她更不忍心失去這個人了,上哪再去找一個會忍耐她采擷又願意被馴服的夫君呢?
她頷首回應,聲音慵懶沙啞:“很好。那、映真,我們明日再見。”
她重又一顆一顆扣子彆回去,替他穿好了外袍,不忘撫平細微的褶皺,極為認真地打理一番他的儀容。然後毫不留戀地走了。
任映真獨自坐在榻上,晴柔進來扶他。他指尖隔著衣料撫過頸側,發出一聲歎息。
「原來你也好這口。」話本妖怪說:「怪不得三生石上天定的姻緣,什麼鍋配什麼蓋!唉!仙君大人怎麼會有你這樣好蠱惑的凡身!」
他又披上那件厚重的貂裘,寒風似乎不再那麼刺骨了。仍是來時那輛馬車。
一入宮門,他就聽見內侍尖細而恭敬的通傳聲:“陛下口諭,宣瑾王殿下即刻覲見!”
皇帝的耳目果然靈通。他確認過自己身上看不出什麼異樣才上步輦。
暖閣內,皇帝一身便袍,也是靠在一把紫檀圈椅中。晴柔剛攙扶著他的長子進來,他便擺手揮退左右。
“免了虛禮,坐近些,讓朕瞧瞧。”
禦座幾步之遙的位置特意放了張錦墩。任映真走近坐下,麵色蒼白如故。
但便是皇帝不常看他,也能見出他雖依舊病弱,死氣卻淡了些許。他觀察著長子沒有血色的指尖,單薄的肩背和低垂的眼睫,定在那張臉上。
“哎——”他長長地歎出一口氣。
他喉頭滾動了一下,方才想好的試探與質問一時都卡在喉嚨裡。半晌,他找回自己的聲音,語氣卻不自覺地放柔和了些,帶著一絲關切:“臉色倒比前些日子看著好些了?”
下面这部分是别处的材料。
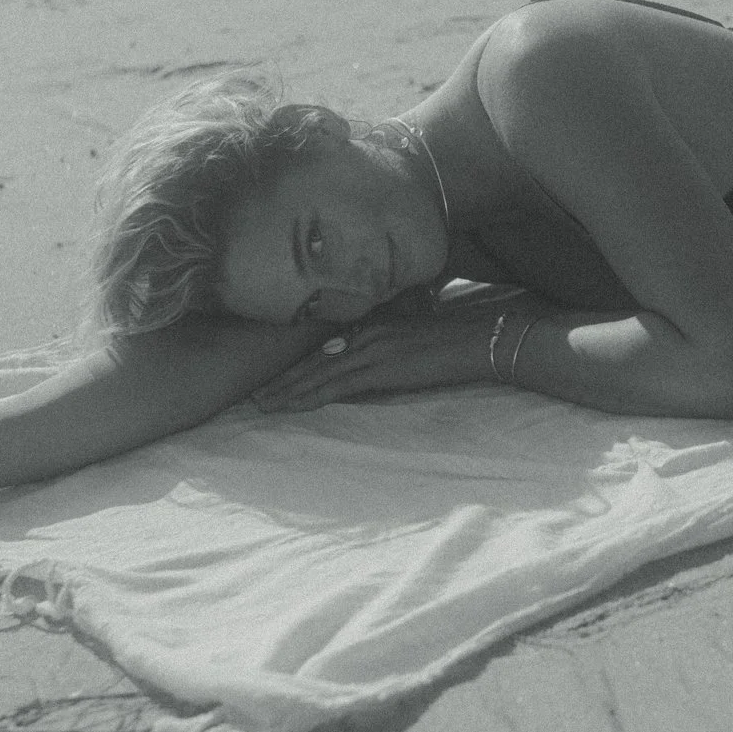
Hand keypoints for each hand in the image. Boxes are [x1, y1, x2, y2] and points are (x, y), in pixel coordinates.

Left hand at [250, 312, 495, 411]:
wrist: (477, 340)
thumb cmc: (455, 342)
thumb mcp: (414, 340)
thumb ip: (389, 350)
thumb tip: (373, 370)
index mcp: (373, 325)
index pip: (325, 348)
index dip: (299, 365)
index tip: (276, 378)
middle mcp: (365, 333)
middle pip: (314, 360)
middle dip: (283, 379)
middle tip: (255, 395)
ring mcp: (370, 349)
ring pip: (318, 373)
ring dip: (287, 391)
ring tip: (263, 405)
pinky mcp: (379, 368)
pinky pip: (336, 386)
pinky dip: (310, 397)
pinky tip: (291, 407)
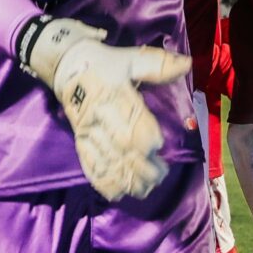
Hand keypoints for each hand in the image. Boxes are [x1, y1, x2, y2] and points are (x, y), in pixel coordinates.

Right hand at [23, 17, 184, 199]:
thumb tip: (187, 64)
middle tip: (160, 175)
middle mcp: (99, 115)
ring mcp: (87, 130)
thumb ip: (158, 64)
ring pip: (106, 159)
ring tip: (145, 190)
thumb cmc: (104, 63)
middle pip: (120, 145)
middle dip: (140, 165)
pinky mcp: (79, 140)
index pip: (129, 118)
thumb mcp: (130, 59)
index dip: (143, 134)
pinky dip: (102, 181)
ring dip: (125, 178)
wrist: (65, 65)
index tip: (158, 145)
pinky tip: (117, 194)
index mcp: (113, 93)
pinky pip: (88, 163)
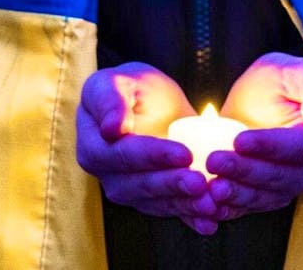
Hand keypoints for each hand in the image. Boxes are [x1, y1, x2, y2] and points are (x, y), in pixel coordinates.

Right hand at [76, 62, 218, 233]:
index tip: (184, 153)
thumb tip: (111, 129)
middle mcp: (106, 174)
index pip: (122, 155)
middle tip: (201, 183)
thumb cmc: (130, 86)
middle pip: (139, 185)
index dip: (153, 156)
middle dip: (172, 185)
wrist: (149, 103)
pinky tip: (210, 222)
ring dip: (183, 206)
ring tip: (210, 204)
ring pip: (155, 203)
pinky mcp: (151, 200)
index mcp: (92, 145)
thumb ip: (110, 100)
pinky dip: (190, 218)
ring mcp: (129, 190)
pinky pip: (170, 211)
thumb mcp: (117, 81)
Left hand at [210, 53, 302, 219]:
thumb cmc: (280, 80)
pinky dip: (231, 208)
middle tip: (213, 160)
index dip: (270, 146)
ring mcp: (292, 183)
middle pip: (283, 176)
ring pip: (267, 195)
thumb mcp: (296, 70)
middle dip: (246, 170)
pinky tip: (209, 204)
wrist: (257, 100)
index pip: (301, 146)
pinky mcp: (269, 194)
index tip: (239, 140)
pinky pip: (252, 206)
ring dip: (238, 193)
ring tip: (210, 185)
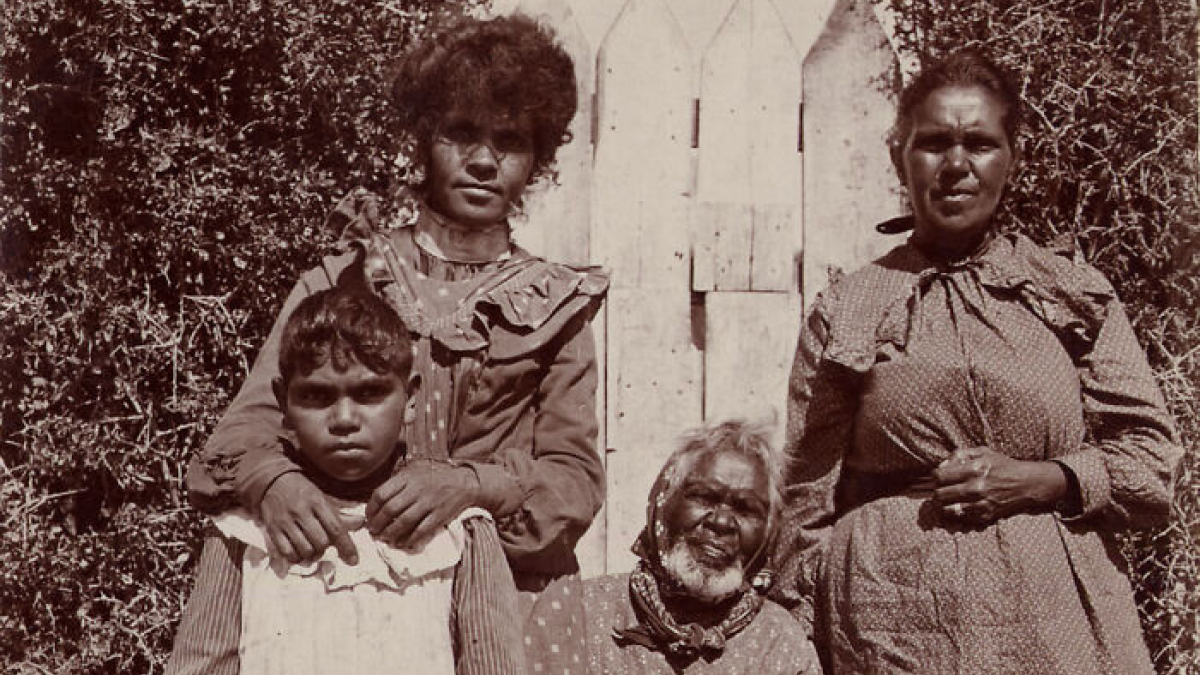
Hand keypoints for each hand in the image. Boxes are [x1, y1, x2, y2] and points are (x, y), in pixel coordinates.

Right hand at [259, 472, 358, 564]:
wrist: (272, 481)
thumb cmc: (302, 491)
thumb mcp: (323, 498)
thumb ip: (341, 514)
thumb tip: (361, 523)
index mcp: (317, 502)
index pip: (336, 528)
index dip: (346, 546)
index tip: (354, 560)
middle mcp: (301, 512)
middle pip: (321, 542)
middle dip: (325, 549)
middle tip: (323, 546)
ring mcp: (285, 522)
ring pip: (305, 549)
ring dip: (312, 555)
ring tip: (311, 550)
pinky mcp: (273, 530)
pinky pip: (287, 552)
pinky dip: (296, 558)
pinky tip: (298, 552)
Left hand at [366, 461, 481, 549]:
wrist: (464, 482)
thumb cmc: (435, 477)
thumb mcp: (414, 471)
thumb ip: (397, 482)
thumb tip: (376, 499)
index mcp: (407, 477)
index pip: (381, 494)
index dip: (370, 508)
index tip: (368, 516)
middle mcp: (417, 489)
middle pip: (389, 509)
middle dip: (377, 523)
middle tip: (373, 531)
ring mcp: (429, 503)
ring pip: (403, 522)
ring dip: (390, 533)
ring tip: (383, 538)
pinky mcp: (439, 515)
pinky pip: (421, 530)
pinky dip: (409, 539)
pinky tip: (401, 543)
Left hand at [932, 447, 1067, 525]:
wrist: (1026, 485)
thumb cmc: (1002, 466)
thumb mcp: (983, 452)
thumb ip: (960, 455)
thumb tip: (942, 464)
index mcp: (973, 469)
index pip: (940, 476)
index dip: (935, 477)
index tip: (938, 477)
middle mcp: (976, 487)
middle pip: (940, 494)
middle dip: (937, 491)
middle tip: (942, 489)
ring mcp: (980, 504)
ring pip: (947, 509)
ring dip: (944, 504)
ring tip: (948, 499)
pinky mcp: (984, 516)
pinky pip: (960, 517)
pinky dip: (955, 513)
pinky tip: (959, 506)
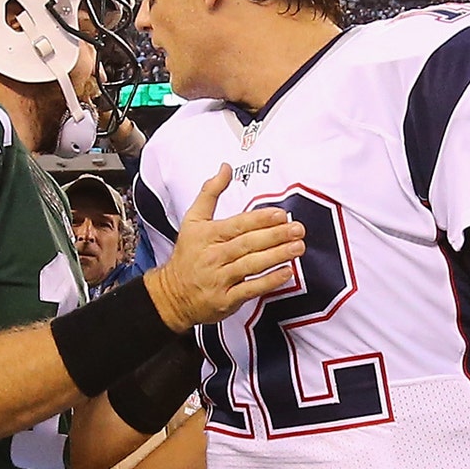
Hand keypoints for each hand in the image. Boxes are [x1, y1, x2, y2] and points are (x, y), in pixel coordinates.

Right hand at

他的目光仍然透過任映真在看他香消玉殞的愛妃:“聽說沈家那丫頭今日又入宮了?還將你帶去了沈府請仙人診治?”
任映真仰著臉給他看,視線始終落在地上不抬起來:“回父皇,沈小姐心善。她見兒臣近日心悸加劇,便以師門玉衡引脈術為兒臣稍作疏導,以期緩解苦楚,便於日常活動。”他說得沈玄璃是個慈悲為懷的妙人,且打定了主意要憐憫他。
“玉衡引脈術……”皇帝咀嚼了一遍這個名字,追問道:“此術玄妙否?可蘊養生機,增益壽元?”
任映真沉默了一瞬。他清晰地感受到了對方那種強烈的,想要將他吞噬的渴望。